契約時に担保の評価額を一括で融資するケースもありますが、月ごとに分割で融資を限度額まで行う方法が一般的です。
リバースモーゲージのメリット・デメリット
リバースモーゲージのメリットは、なんといっても住み慣れた我が家にそのまま住み続けながら、老後の資金となる融資を受けることができる点です。
不動産の資金化では、売却にしろ賃貸にしろ、いずれも所有者がそのままの状態で住み続けるかたちでは実現できません。唯一、住み続けることができるケースは、売却後に買主と賃貸借契約を結ぶこと。
しかし、買主の理解を得る難しさに加え、そうした条件付きでは、売却の可能性と条件がかなり厳しくなることを覚悟しなければならないでしょう。
リバースモーゲージは、契約が継続しているかぎり、所有者として住み続ける権利は失いません。
また、65歳を過ぎると、新たなローンを受け付けてくれる金融機関はほとんどありません。ローンの組み替えで条件を変更し、老後資金を捻出するといった手段はほとんど選べなくなってしまいます。
しかし、リバースモーゲージなら年齢制限を設けていないので、こうした目的での利用も可能になります。

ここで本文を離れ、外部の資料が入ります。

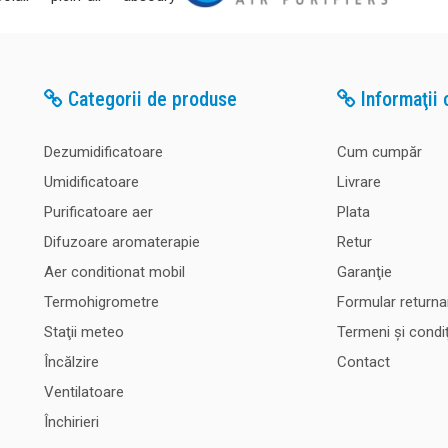
Categorii de produse
Informaţii c
Dezumidificatoare
Cum cumpăr
Umidificatoare
Livrare
Purificatoare aer
Plata
Difuzoare aromaterapie
Retur
Aer conditionat mobil
Garanţie
Termohigrometre
Formular returna
Staţii meteo
Termeni şi condiţ
Încălzire
Contact
Ventilatoare
Închirieri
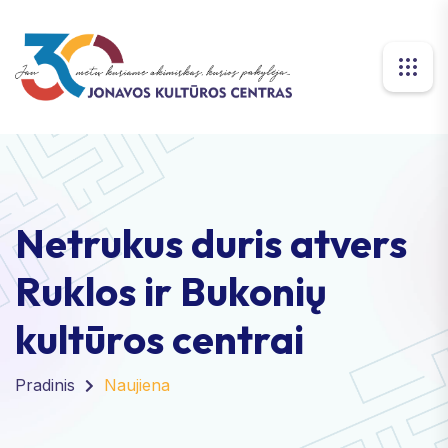
Netrukus duris atvers
Ruklos ir Bukonių
kultūros centrai
Pradinis
Naujiena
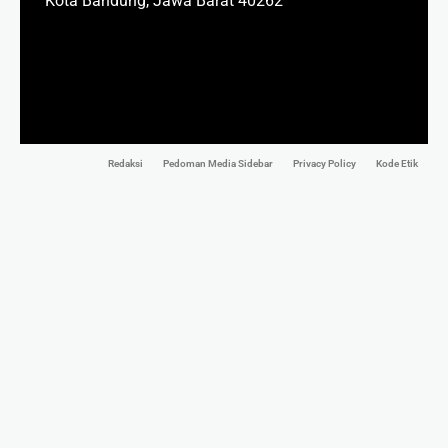
Kota Bandung, Jawa Barat 40262
Redaksi
Pedoman Media Sidebar
Privacy Policy
Kode Etik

デメリットは、融資額が売却想定価格に比べて少なくなること。これは、リバースモーゲージが契約終了時に、該当不動産の売却によって融資額を回収するという構造を取っているため、仕方がないと言えるものです。
というのも、金融機関側のリバースモーゲージの決済は、契約終了時まで先送りされます。そのあいだ、不動産相場の下落などのリスクを割引かなければ、ビジネスとして成り立たないからです。
また、利用者のリスクとしては、支給額の減額があるかもしれないことが挙げられます。これは、リバースモーゲージの多くが変動金利を採用していることによるものです。
リバースモーゲージでは、月々の分割融資から元金の利息を引いた金額が支給されます。つまり、金利が上昇すれば、手取りが少なくなるわけです。
利用者側の最も深刻なリスクは、契約期間を超えて契約者が生存しているときに発生します。
リバースモーゲージの契約期間は、不動産の評価額と、契約者の希望する支給額によって決められます。期限の延長は、不動産が異常な値上がりをして再評価されることでもないかぎり、ありません。
逆に、不景気で評価額の下落幅が大きくなれば、担保割れによって契約期間の終了を待たずに売却、ということもあり得ることが契約書には書かれているはずです。
その場合は、毎月の支給金はもちろん、住んでいた不動産も売りに出されてて失ってしまうことになります。
まとめ
リバースモーゲージは、居住不動産を所有する人が老後の生活資金のサポートを受ける制度として、チェックしておいて損のないものです。
しかし、融資額が売却金額より低いこと、景気の動向などによっては融資期間が短縮されることもあること、なによりも契約期間の終了時に担保不動産を手放さなければいけないことなど、生活を破綻させかねないリスクもあります。
メリットとデメリットをしっかり理解し、自分の老後の人生設計に活用できるかどうかを検討したうえで、利用するようにしてください。